++++ Text section ++++

Looking at the bottom edge of the tablet you notice there is a nice selection of features.

From left to right: Headphone/Headset (Covered by my thumb), Mic, Micro USB, Mini HDMI, A 5V charging port, reset button, microSD card socket.

I decided to order some items in to see if I could use these ports instead of relying on the LCD/touchscreen interface.

Here is the board in all it’s glory. a fraction of the size of the case it is in.

Firstly I have already ordered in some USB OTG cables. (Actually ordered a set 4 months ago on ebay and not seen any, and ordered a set 2 months ago and still waiting for both). They haven’t arrived so I did a quick bodge to use USB OTG without the proper cable as you will see in the picture below. I’ll detail that soon.

++++

(Goal):
Carry on the write-up above about the tablet's ports and circuit board, starting right after its final sentence.

++++ Raw data ++++

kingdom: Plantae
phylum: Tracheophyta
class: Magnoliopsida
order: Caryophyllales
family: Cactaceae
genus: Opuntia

++++

(Result of this exercise):
Next I got a HDMI cable, turns out I purchased a MicroHDMI cable 😛 but I went out today and got the MiniHDMI cable and plugged it into the tablet and switched it on. Nothing appeared on the screen until it was a good minute into the booting but it worked ok, it was a little too large for my screen but I have an old TV so I found that with a lot of things, but the main point is that it works on HDMI!

I found that I could use the tablet by pressing on the touchscreen but it’s somewhat hard to know where your touching when the LCD is broken and your watching it on a TV.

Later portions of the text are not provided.